"""
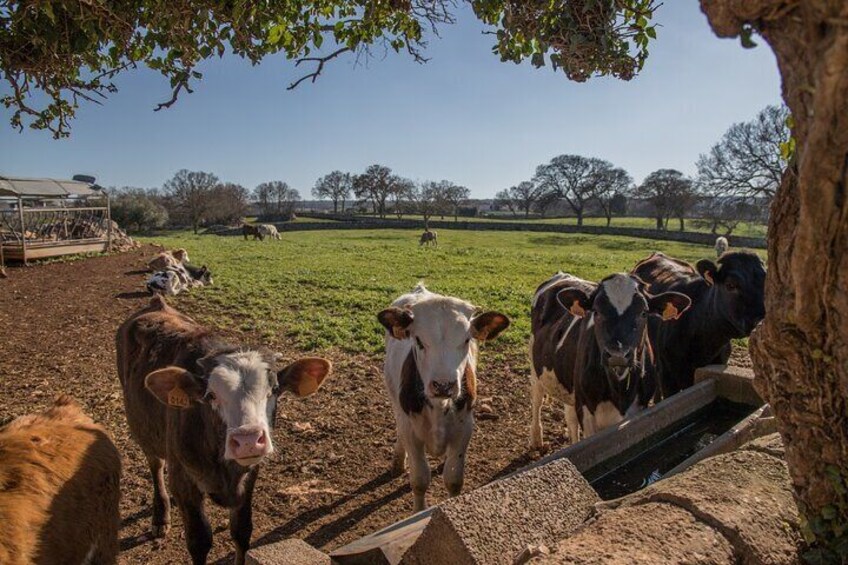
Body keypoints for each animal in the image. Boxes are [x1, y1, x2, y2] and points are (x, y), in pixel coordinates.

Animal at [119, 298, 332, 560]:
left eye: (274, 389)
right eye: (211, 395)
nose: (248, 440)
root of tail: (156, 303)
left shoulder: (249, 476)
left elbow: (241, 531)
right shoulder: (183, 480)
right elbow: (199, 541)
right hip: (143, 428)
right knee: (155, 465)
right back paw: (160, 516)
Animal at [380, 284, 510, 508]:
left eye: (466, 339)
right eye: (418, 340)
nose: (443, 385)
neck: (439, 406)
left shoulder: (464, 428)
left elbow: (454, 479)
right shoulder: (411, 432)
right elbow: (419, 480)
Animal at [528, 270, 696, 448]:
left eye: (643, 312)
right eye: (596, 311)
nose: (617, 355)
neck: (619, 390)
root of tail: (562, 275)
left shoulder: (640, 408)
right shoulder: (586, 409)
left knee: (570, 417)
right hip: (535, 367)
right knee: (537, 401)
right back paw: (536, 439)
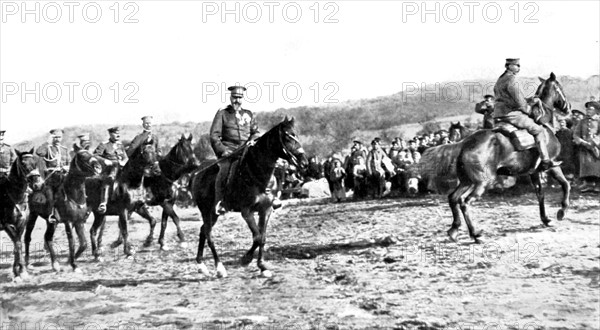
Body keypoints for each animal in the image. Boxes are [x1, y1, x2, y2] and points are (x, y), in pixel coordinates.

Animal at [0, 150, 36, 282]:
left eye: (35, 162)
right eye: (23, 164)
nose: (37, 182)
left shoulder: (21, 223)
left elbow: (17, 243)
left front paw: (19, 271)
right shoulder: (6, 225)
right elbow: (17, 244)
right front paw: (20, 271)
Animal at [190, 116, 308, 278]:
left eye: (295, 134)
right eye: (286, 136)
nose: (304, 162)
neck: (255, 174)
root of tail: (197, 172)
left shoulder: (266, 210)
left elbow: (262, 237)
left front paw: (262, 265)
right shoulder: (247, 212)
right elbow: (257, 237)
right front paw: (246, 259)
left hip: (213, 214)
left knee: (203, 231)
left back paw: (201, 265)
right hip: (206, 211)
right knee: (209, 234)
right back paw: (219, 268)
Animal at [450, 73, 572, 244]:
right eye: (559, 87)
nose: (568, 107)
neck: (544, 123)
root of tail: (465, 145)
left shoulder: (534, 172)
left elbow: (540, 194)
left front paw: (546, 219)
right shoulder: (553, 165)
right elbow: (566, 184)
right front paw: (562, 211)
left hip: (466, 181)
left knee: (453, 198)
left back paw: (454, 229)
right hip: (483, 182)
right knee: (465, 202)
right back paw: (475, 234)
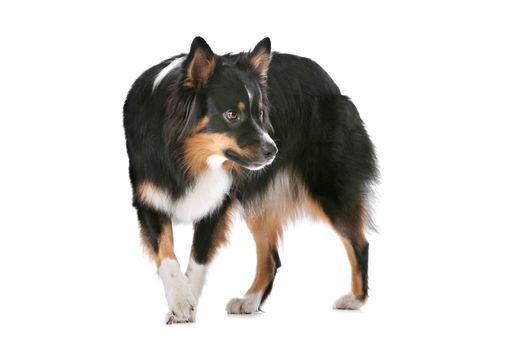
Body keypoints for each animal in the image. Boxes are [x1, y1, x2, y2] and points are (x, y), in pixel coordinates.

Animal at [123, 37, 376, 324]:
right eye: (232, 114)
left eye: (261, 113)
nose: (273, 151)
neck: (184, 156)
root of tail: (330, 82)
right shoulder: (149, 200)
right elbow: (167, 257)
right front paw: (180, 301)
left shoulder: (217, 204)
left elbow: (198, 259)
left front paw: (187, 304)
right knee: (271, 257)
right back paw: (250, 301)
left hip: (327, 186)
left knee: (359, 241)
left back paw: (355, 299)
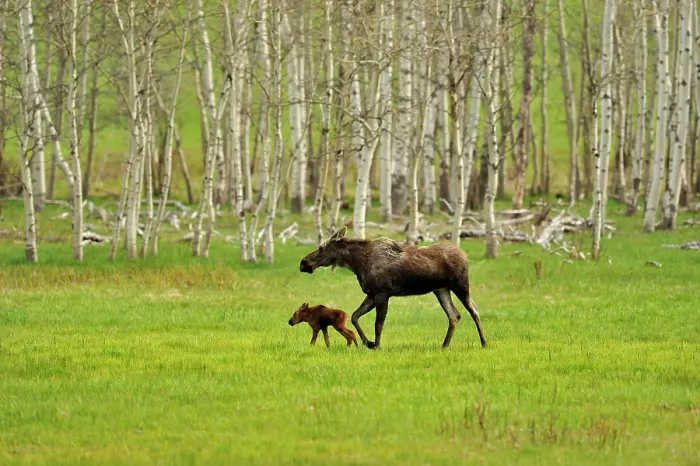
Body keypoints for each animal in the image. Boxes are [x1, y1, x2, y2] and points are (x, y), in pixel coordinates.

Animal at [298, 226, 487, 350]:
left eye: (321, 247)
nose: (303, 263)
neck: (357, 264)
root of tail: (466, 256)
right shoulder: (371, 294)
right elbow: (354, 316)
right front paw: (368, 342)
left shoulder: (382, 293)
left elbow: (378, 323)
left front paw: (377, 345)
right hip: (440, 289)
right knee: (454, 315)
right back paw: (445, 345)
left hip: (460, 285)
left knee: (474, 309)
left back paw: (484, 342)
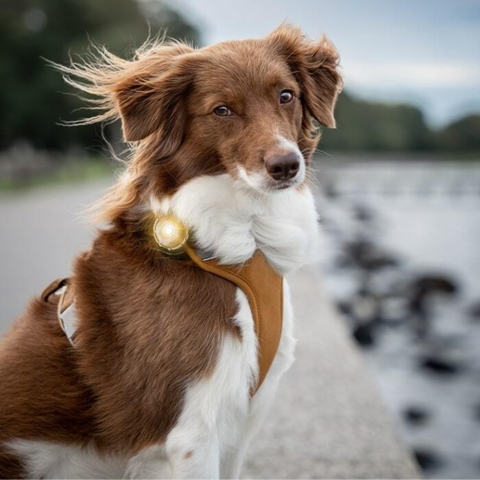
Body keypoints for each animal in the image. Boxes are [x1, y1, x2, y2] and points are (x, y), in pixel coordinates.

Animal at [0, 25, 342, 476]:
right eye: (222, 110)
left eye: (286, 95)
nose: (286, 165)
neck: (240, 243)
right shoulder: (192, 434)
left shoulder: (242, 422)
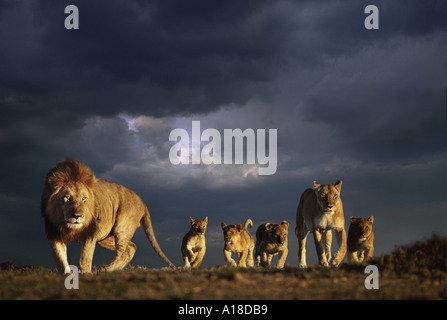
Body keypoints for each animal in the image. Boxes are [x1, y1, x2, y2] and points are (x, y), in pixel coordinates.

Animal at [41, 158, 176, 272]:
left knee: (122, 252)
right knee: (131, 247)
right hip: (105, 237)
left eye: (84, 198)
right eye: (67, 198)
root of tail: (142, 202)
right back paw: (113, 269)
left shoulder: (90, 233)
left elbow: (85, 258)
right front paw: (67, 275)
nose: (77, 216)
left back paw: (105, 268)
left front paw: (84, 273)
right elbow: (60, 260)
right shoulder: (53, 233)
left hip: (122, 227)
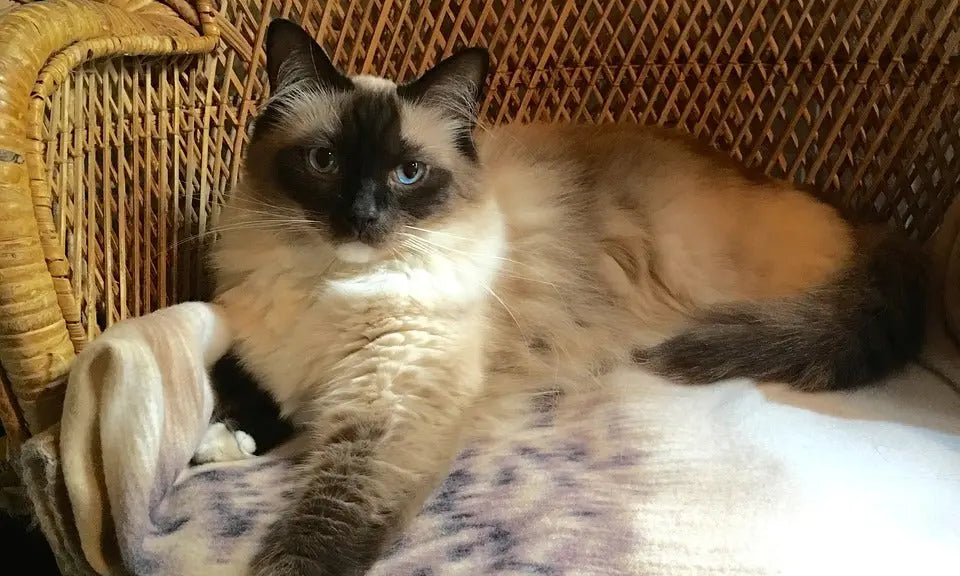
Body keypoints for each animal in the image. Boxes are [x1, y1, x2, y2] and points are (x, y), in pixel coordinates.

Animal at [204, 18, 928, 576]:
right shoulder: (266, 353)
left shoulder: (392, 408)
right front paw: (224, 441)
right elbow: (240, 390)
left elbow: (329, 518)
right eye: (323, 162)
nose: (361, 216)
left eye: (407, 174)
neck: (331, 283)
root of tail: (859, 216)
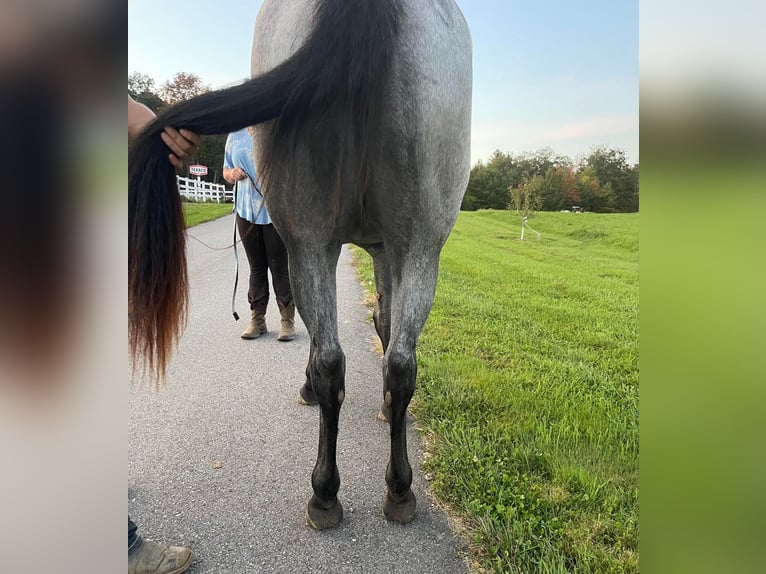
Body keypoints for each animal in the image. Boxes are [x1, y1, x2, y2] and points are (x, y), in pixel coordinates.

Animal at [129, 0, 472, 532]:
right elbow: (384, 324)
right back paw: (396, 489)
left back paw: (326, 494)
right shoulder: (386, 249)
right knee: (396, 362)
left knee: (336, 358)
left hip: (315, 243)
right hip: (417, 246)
"""
→ **THE PROBLEM**
Ignoring the pictures, write out word for word only the lines from the one containing "right front paw: (224, 441)" through the last line of the data, both ends included.

→ **WORKED SOLUTION**
right front paw: (224, 441)
right elbow: (240, 390)
left elbow: (329, 518)
right eye: (323, 162)
nose: (361, 216)
left eye: (407, 174)
neck: (331, 283)
root of tail: (859, 216)
Body keypoints for each animal in the image. Boxes are [x1, y1, x2, y2] and points are (x, y), in pixel coordinates.

Animal at [129, 0, 472, 532]:
right elbow: (384, 324)
right back paw: (396, 489)
left back paw: (326, 494)
right shoulder: (386, 249)
right knee: (396, 362)
left knee: (336, 358)
left hip: (315, 243)
right hip: (417, 246)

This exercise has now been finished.